Dennis Michael Crosby -- Der Bingle's Boy

The second son of megastar Bing Crosby and his first wife, jazz singer Dixie Lee, was born with twin brother Phillip in Los Angeles on July 13, 1934.  The most reserved of the Crosby sons, Dennis was never interested in a show biz career although initially he halfheartedly pursued one.  In the late fifties and early sixties he joined his brothers in a nightclub act billed as the Crosby Boys.  In films, he appeared with his brothers in the 1945 movie Out of This World, played himself in Duffy's Tavern (1945), and had a bit part as "Private Page" in Sergeants Three (1962) starring Frank Sinatra and his fellow "Rat Pack" cronies Peter Lawford, Dean Martin, Joey Bishop, and Sammy Davis, Jr.

After leaving acting, Dennis worked in a production capacity for this father's company, Bing Crosby Productions.  Like brothers Gary and Lindsay, he suffered from manic depression and alcoholism although he periodically achieved stints of sobriety through Alcoholics Anonymous.  Unlike his brothers, however, Dennis downplayed the allegations of physical and emotional abuse made against their father by Gary Crosby in his 1983 tell-all book Going My Own Way.  While admitting that older brother Gary was the prime target for their father's harsh discipline, Dennis added:  "I was happy to be who I was even if I had the hell kicked out of me."

Professional and personal problems continued unchecked throughout Dennis' life.  Shortly after his father's death in 1977, Dennis and his brothers learned that they would not immediately benefit from the crooner's demise.  Instead, Crosby had set up a blind trust that was untouchable until his sons reached the age of 65.  In December 1989, the brothers were informed by attorneys that the monthly four figure check each of them had received for years from a trust fund established by their late mother, Dixie Lee, was gone, wiped out by falling oil prices on the world market.

Eleven days after learning that there would be no more monthly checks, Dennis' favorite brother, Lindsay, fatally shot himself in the head on December 11, 1989.  On May 4, 1991, two weeks after officially ending his 27 year second marriage, the 56 year old followed suit.  Late that night, a roommate discovered Crosby's body lying on a couch in the living room of their modest home on Murphy Lane in the Black Point area of Novato, California.  Depressed over finances, Lindsay's death, recurrent bouts of alcoholism, the divorce, and a recent breakup with a girlfriend, Crosby had shot himself in the head with a 12-gauge shotgun.  The weapon was found lying at his feet beside the couch.  Dennis Crosby was cremated and his ashes spread in the Novato area.
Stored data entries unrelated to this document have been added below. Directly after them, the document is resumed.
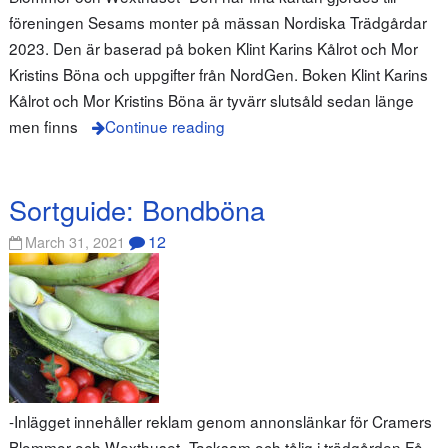
föreningen Sesams monter på mässan Nordiska Trädgårdar
2023. Den är baserad på boken Klint Karins Kålrot och Mor
Kristins Böna och uppgifter från NordGen. Boken Klint Karins
Kålrot och Mor Kristins Böna är tyvärr slutsåld sedan länge
men finns
Continue reading
Sortguide: Bondböna
12
March 31, 2021
-Inlägget innehåller reklam genom annonslänkar för Cramers
Blommor och Wexthuset- Tacksam och tålig i trädgården Få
Tuesday, February 24, 2015

Lindsay Crosby -- Poof, it's Gone

The youngest of crooner Bing Crosby's four sons by his marriage to jazz singer Dixie Lee (real name Wilma Wyatt) was born in Los Angeles on January 5, 1938.  Lindsay first appeared on film with brothers Gary, Dennis, and Phillip as audience members in the 1945 movie Out of This World featuring his famous father.  In 1957, he made his television debut on The Edsel Show with his father and Frank Sinatra.  A nightclub act with his three brothers called the Crosby Boys ran until 1959.  Never steadily employed, Lindsay read scripts for his father while trying to carve out a place for himself in films.  However, he only managed to land bit parts in low-budget biker, exploitation, and horror films like The Girls from Thunder Strip (1966), The Glory Stompers (1967), Scream Free! a.k.a. Free Grass (1969), and Bigfoot (1970).  He also briefly appeared in two seventies films (The Mechanic; Live a Little, Steal a Lot,1972) before making his final film, Code Name:  Zebra in 1984.

Lindsay was 14 when his mother died in 1952.  A trust fund set up by Dixie Lee based on then booming oil investments yielded each of the boys a monthly four figure check.  Big Crosby married actress Kathryn Grant in 1957 and the 73 year old was happily raising a second family when he died of a heart attack on October 14, 1977, on a golf course in Madrid, Spain.  If Der Bingle's sons were expecting to immediately inherit chunks of their father's considerable fortune they were soon disappointed.  Perhaps he knew them too well.  Lindsay, like older brother Gary, was an alcoholic and manic depressive who had suffered a nervous breakdown in 1962.  In addition to several arrests for drunken driving and battery, Lindsay had also logged an arrest for indecent exposure in Durango, Colorado, in 1977 for running naked around a motel pool.  The boys were shocked when they learned their father had left them money in a blind trust that could not be touched until they reached age 65.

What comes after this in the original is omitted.